Zif (زيف) is a Palestinian village located 7 km south of Hebron. The village is in the Hebron Governorate in the southern West Bank. According to the Palestinian Central Bureau of Statistics, Zif had a population of 1,061 in 2017.

==History==
Tell Ziph near Zif has been identified as the site of ancient Ziph.

=== Iron Age ===
====Hebrew Bible====
Zif is identified with the biblical town of Ziph. It appears several times in the Hebrew Bible as a town in the vicinity of Hebron that belongs to Tribe of Judah. The nearby "Wilderness of Ziph" is mentioned as a place where David hides himself from Saul. Later, the town of Ziph is said to be fortified by Rehoboam. Its name was found on a number of royal Judahite LMLK seals along with those of Hebron, Socoh and MMST.

====Archaeology====
Iron Age remains were found at Tell Ziph, the nearby tell.

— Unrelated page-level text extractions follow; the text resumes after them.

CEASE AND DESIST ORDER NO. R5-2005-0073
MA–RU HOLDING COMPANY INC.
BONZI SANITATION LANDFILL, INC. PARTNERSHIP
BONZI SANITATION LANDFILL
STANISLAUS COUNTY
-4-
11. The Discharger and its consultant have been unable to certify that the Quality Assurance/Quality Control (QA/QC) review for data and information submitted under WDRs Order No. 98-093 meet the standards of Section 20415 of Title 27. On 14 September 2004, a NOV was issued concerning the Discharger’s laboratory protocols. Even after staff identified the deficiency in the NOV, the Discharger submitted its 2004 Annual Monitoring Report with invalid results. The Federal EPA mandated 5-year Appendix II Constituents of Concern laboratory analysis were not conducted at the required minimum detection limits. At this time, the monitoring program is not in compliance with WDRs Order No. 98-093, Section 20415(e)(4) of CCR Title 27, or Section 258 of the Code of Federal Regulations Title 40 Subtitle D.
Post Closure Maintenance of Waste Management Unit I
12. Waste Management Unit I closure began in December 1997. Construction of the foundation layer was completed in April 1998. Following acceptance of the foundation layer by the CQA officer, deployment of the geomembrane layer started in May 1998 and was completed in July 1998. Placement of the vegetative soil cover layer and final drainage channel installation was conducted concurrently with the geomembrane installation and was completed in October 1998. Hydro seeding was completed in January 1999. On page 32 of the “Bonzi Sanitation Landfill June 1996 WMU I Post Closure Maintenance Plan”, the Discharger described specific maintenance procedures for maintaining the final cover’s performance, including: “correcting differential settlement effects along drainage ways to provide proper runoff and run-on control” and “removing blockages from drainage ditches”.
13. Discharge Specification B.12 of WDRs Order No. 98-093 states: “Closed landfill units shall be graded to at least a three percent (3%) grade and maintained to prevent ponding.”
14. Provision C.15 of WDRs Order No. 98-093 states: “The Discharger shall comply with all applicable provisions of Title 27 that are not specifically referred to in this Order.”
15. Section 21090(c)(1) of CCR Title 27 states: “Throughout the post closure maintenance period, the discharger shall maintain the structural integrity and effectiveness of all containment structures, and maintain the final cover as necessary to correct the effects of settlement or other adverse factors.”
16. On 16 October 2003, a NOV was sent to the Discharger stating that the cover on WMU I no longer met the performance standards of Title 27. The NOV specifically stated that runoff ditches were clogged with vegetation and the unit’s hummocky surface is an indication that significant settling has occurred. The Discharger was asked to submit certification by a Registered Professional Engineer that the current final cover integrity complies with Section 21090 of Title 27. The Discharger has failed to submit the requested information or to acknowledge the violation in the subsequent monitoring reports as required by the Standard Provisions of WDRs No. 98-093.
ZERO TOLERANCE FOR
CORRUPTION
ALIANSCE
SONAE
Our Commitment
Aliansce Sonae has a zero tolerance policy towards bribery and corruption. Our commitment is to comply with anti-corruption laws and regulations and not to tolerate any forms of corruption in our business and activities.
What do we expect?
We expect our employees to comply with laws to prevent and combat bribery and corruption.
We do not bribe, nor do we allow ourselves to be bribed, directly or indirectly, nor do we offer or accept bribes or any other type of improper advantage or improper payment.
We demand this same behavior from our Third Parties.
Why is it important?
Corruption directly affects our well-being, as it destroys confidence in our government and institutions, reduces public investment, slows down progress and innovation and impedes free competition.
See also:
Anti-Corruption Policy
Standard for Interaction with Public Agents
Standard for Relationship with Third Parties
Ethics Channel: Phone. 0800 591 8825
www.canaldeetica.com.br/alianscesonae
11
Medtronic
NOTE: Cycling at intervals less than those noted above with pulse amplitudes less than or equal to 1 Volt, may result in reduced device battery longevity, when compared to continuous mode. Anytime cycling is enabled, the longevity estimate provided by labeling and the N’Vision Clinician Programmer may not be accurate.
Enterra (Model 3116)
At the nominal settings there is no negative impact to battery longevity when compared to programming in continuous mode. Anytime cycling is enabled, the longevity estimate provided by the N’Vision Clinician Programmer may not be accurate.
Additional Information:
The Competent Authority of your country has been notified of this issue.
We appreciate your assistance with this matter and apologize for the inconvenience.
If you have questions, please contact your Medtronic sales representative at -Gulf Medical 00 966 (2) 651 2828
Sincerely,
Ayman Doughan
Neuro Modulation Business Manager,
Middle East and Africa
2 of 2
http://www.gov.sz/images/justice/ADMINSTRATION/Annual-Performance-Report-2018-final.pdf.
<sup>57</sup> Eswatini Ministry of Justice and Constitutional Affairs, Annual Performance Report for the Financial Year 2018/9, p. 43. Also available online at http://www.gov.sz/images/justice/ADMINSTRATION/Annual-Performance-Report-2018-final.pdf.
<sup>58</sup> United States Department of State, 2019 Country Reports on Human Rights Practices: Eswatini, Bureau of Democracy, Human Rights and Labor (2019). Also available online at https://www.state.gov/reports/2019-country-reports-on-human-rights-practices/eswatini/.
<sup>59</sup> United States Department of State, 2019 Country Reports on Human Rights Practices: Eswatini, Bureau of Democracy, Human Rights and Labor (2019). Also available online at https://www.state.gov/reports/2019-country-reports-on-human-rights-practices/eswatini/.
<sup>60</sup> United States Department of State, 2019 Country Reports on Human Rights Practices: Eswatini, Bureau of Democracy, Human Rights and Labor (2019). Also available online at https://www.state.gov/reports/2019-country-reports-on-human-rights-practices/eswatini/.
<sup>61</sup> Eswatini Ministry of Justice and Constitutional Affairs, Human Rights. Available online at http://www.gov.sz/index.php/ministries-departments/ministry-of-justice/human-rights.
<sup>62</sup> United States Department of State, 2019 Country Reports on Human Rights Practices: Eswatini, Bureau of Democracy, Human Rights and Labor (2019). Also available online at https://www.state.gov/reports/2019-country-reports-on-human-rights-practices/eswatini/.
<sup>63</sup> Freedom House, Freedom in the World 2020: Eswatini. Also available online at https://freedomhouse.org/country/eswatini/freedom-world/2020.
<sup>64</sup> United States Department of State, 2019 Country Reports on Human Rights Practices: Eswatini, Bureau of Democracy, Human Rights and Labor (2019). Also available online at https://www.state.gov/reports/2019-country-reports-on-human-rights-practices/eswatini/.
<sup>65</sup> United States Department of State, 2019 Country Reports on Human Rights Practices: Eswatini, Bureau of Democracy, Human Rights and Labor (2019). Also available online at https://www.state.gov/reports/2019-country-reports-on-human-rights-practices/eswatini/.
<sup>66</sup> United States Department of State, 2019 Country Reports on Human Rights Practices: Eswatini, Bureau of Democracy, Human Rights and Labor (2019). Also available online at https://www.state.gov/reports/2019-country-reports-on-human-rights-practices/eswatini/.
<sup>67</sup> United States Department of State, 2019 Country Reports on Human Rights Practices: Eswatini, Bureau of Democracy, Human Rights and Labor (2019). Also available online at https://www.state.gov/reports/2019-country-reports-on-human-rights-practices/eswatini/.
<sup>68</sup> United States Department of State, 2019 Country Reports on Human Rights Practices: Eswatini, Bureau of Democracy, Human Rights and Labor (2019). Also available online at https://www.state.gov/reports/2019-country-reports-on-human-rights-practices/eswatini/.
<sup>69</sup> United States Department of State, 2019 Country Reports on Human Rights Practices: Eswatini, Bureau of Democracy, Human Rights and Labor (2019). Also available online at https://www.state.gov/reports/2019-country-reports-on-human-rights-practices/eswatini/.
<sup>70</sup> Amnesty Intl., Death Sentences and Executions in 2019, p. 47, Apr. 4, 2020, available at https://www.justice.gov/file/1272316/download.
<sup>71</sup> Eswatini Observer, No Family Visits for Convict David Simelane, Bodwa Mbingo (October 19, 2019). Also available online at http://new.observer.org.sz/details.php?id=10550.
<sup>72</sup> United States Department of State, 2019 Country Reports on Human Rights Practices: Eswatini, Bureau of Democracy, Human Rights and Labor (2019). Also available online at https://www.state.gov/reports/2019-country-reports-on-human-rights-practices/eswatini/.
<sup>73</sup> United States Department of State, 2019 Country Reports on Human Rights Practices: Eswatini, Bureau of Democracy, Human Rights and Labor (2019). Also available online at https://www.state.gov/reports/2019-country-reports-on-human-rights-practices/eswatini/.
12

===Roman and Byzantine periods===
Zif existed as a village in the Roman period. Between the Great Jewish Revolt and the Bar Kokhba revolt, it served as the administrative center for the district south of Hebron. Evidence of its Jewish population during this period is found in an inscription on an ossuary from Zif and two documents discovered in the Tze'elim Stream.

In the 4th century, Eusebius described it a place "of the tribe of Judah. It is now a kṓmē in the Daromas in the territory of Eleutheropolis, near Hebron, eight miles to the south. Where David hid". It had a Jewish population until at least the 4th century, but it became Christian during the Byzantine period.

The remains of a Byzantine-era Christian communal church have been discovered at Zif. Potsherds from the Byzantine period have also been found here.

===Ottoman period===
In 1838, Edward Robinson was the first to identify the village Zif and its adjacent Tell Zif with the biblical town of Ziph.

In 1863, Victor Guérin visited and described the ruins.

In 1874, surveyors from the PEF Survey of Palestine visited, and noted about Tell ez Zif: "A large mound, partly natural; on the north side a quarry; on the south are tombs. One of these has a single chamber, with a broad bench running round; on the back wall are three kokim with arched roofs, the arches pointed on the left side wall; at the back is another similar koka. A second tomb was a chamber, 8 feet to the back, 9 feet wide, with three recesses, one on each side, one at the back; they are merely shelves, 8 feet by 5 feet, raised some 2 feet. This tomb has a porch in front, supported by two square rock-cut piers."

===1967 and aftermath===
In September 2002, a bomb filled with screws and nails, planted by Jewish settlers, exploded in the village's school, wounding five children. A second bomb was found by the school's principal and was detonated by Israeli bomb experts.

==Current status==
Zif has been under Israeli occupation since 1967. The primary health care facilities in the village itself are designated by the Ministry of Health as level 1 and at nearby Yatta as level 3.